**DOCUMENT EXCERPT**
((

$\oint 7$ The Dreaded Logs¶

$\oint 7.1$ & $7.2$ Exponential Growth and Decay¶

$$ f(x) = a \cdot b^x $$

$0 < b < 1 \to$ Decay

$b > 1 \to$ Growth

Example:

$$ A(t) = P(1+\frac{r}{n})^{nt} $$

$a = P$

$b = 1 + \frac{r}{b}$

$x = nt$

$(1 + \frac{r}{n}) > 1 \to$ Growth

Exponential Growth/Decay Formulas

Growth: $$ A(t) = A_0(1+r)^t$$

Decay: $$ A(t) = A_0(1-r)^t$$

Example: Snowmobile cost 4200 $. Value decreases by 10% per year. What is the value after 3 years?

))

**TASK GOAL**
Transcribe the passage of the exponential growth and decay notes that opens with the words "Growth: $$ A(t)" and closes with "after 3 years?".

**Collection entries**

((

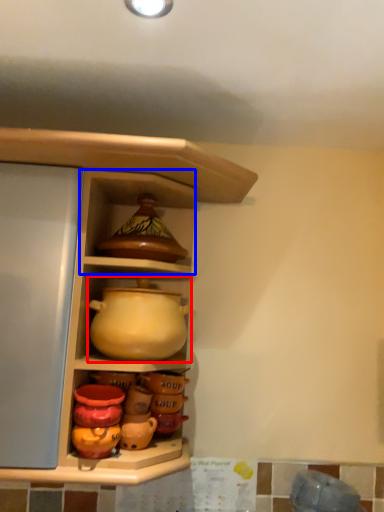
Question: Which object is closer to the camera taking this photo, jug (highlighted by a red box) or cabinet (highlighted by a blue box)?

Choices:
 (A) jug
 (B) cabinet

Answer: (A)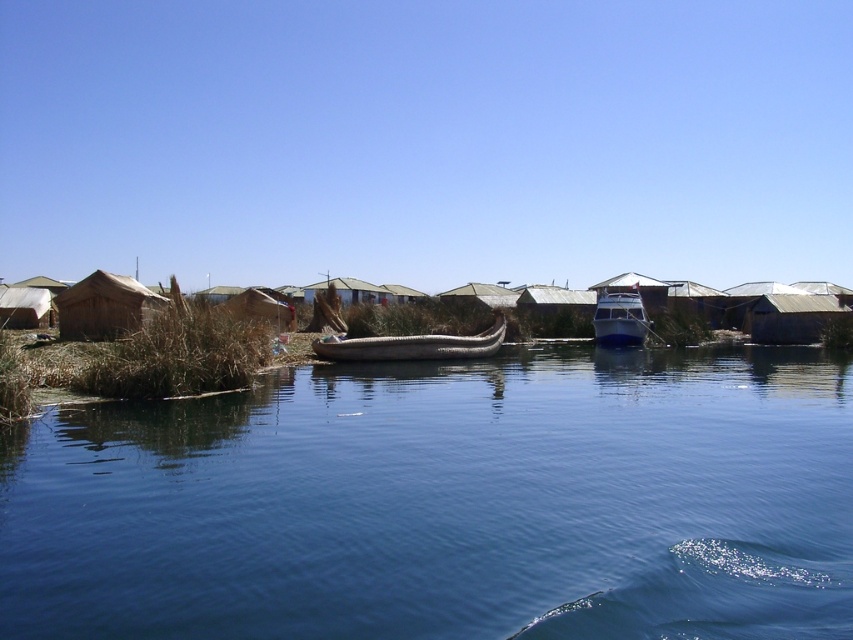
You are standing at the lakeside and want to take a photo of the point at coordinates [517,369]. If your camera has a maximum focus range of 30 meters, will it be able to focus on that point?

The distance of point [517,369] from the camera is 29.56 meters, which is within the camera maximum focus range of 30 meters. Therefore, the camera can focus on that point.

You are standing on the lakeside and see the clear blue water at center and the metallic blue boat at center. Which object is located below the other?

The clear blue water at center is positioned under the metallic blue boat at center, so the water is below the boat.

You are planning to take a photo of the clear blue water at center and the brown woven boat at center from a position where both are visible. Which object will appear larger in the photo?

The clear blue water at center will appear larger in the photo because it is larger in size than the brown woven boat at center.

))

**WRITTEN SOLUTION**
Growth: $$ A(t) = A_0(1+r)^t$$

Decay: $$ A(t) = A_0(1-r)^t$$

Example: Snowmobile cost 4200 $. Value decreases by 10% per year. What is the value after 3 years?